It was further reported that UK MEPs stand to lose senior roles, in particular chairmanship of committees. It is envisaged that this happens in January and thus presumably after the UK has formally notified the EU of its intention to withdraw. Nonetheless, this raises the question whether this treatment of the UK is compatible with the equality of Member States. The Aristotelian maxim that ‘equals should be treated equally and unequals unequally’ comes to mind. And with regard to the meeting of the 27 Member States after the Brexit vote, there are good reasons why they would want to exchange their views without the participation of the state that they would soon have to negotiate an exit agreement with. By contrast, where an unequal treatment of MEPs is concerned, things are more problematic. After all, they represent the Union’s citizens (Article 14 TEU) and not the Member States. EU citizens represented by UK MEPs (UK citizens and EU citizens living in the UK) are among those who are likely to be most affected by Brexit. Disadvantaging UK MEPs on the basis of who they represent – whether during this transitional period or not – is anathema to the equality of EU citizens.
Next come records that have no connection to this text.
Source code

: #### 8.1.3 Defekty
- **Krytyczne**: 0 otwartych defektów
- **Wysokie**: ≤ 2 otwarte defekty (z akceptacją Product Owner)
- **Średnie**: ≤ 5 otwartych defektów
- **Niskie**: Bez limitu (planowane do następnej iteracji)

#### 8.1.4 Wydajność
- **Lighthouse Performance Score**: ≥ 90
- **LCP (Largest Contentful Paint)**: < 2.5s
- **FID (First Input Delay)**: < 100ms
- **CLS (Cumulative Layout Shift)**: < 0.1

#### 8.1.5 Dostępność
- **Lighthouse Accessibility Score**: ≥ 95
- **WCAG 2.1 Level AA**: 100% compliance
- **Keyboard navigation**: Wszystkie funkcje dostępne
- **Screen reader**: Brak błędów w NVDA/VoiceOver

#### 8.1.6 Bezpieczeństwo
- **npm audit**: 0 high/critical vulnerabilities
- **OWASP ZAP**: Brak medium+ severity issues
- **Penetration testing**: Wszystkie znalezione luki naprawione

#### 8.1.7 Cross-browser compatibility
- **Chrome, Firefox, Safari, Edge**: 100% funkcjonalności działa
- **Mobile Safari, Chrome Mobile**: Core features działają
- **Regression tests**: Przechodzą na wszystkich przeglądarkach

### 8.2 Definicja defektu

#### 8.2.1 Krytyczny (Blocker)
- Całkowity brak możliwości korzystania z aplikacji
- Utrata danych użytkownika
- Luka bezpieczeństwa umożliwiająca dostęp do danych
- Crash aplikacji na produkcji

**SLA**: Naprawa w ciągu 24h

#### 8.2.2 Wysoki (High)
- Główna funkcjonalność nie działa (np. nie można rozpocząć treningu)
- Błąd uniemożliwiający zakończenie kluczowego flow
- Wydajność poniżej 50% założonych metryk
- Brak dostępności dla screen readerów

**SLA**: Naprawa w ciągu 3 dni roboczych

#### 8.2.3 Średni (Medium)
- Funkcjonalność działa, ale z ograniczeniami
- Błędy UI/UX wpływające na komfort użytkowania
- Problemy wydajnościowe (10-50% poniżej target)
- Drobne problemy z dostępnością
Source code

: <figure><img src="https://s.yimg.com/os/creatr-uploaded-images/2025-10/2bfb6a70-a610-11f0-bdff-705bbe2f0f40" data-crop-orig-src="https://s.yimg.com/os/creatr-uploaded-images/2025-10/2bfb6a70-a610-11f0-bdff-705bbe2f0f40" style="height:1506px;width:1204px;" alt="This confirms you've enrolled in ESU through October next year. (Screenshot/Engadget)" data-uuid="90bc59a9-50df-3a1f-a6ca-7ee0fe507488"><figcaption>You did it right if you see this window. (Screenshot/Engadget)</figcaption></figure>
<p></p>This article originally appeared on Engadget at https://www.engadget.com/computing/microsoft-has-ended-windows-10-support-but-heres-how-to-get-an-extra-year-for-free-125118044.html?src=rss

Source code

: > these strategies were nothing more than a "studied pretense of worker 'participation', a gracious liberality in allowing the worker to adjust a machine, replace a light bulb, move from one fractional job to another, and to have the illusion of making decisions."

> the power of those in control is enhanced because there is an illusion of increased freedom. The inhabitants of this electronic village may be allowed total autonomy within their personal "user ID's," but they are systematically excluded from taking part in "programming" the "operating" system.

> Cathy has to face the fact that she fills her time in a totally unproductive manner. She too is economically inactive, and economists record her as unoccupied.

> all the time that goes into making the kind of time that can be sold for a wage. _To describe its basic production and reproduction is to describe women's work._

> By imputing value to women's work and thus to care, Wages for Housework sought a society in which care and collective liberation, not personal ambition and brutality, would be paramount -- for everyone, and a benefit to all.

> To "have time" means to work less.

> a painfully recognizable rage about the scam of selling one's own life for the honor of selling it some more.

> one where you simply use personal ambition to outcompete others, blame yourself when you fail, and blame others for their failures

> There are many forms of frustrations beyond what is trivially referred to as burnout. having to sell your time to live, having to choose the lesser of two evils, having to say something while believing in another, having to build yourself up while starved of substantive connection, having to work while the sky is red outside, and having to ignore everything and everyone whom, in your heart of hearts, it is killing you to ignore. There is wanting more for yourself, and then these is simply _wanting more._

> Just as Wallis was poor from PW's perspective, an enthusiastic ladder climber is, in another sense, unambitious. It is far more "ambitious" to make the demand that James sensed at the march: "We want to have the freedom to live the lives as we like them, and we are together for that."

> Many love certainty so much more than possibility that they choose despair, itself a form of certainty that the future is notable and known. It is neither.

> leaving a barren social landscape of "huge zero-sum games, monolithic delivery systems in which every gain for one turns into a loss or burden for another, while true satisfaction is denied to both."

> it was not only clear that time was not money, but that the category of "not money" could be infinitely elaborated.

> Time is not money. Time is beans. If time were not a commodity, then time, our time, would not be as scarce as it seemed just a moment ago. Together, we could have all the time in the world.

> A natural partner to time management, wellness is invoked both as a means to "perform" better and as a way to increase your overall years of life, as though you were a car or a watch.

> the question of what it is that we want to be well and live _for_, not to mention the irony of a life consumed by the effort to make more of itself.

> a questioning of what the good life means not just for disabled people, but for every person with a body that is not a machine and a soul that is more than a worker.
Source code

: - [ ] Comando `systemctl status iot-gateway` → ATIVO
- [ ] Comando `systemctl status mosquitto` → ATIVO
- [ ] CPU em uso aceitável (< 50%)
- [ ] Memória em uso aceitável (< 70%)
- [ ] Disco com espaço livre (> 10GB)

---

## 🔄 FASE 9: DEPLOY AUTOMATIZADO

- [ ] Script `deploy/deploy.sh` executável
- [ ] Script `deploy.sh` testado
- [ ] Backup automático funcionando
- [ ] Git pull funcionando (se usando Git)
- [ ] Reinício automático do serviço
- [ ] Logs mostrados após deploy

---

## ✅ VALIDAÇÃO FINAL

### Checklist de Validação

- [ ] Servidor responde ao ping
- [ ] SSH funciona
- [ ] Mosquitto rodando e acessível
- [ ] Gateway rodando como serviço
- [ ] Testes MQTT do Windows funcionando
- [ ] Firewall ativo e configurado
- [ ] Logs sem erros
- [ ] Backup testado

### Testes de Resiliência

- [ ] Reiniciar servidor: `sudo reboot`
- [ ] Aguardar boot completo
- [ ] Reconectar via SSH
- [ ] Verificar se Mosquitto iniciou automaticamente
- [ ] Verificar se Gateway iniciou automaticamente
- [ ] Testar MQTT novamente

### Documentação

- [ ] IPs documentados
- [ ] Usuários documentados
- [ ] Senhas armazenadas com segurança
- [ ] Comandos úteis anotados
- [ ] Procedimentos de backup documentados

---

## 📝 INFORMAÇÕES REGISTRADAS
It will also be challenging to manage the period after a notification to withdraw. UK MEPs and representatives in the Council still get to vote on legislation, there will be a UK Commissioner and judges in the Court of Justice and General Court. But it is likely that the UK’s influence behind the scenes will be diminished. Its bargaining power in the Council will be reduced and there will be fewer incentives for it to get involved, in particular where legislative measures are likely to enter into force after its departure from the EU.
It will be particularly interesting to see whether the UK will take up the presidency of the Council in the second half of 2017 as planned. While the political role of the Council presidency has become less important since the presidency of the European Council was created by the Treaty of Lisbon, Member States holding the presidency still have a good deal of influence in the determination of the Council’s work programme – and thus on the future of the EU’s development – during their stint. The UK needs to ask itself how – as a Member State that has indicated its intention to leave the EU – it can credibly set out a plan for the future development of the Union?
EU law loses its bite in the UK
But there are wider questions than these high-flying institutional ones. Within the UK, legal certainty in all matters of EU law might suffer as a consequence of the leave vote. While in theory nothing will change until the day the UK has formally ceased to be a Member State, the following considerations suggest that EU law as applied within the UK may have already lost some of its bite in practice.
One may in particular ask what will happen from now onwards if EU law is not properly applied. Would UK courts show the same commitment to interpreting it faithfully as they did before? Moreover, how receptive will a UK court be to suggestions by parties to a dispute to request a preliminary ruling from the Court of Justice? Given the time involved in drafting the questions plus waiting for an answer from Luxembourg, the UK might be out of the club by the time the case is handed back to the national court. Of course, in most scenarios the answers provided by the CJEU may still be relevant, but would they still be binding? At least from the time Article 50 has been triggered one can therefore expect far fewer preliminary ruling procedures instigated by UK courts, who have not been the most reference-happy courts in the past anyhow.
In addition, how strictly is the European Commission going to fulfil its role as guardian of the Treaties vis-à-vis a departing Member State? Infringement proceedings take a long time, and why should the Commission invest time and energy in proceedings that, in all likelihood, will not be completed before departure? This of course opens up opportunities for public bodies in the UK to tamper with their obligations under EU law, already safe in the knowledge that there may be no sanctions.
Similar concerns apply to private law relationships. Legal uncertainty over the future of the UK’s participation in the single market might result in employers being less willing to employ EU citizens and in investors to making commitments in the UK. In addition, if the judiciary becomes laxer in its review of EU law requirements, employers might be incentivised to flaunt them.
These few early thoughts on the current relationship between the UK and the EU show that despite the fact that nothing has technically speaking happened in legal terms, the UK’s journey out of the European Union has already commenced and is starting to have tangible legal consequences.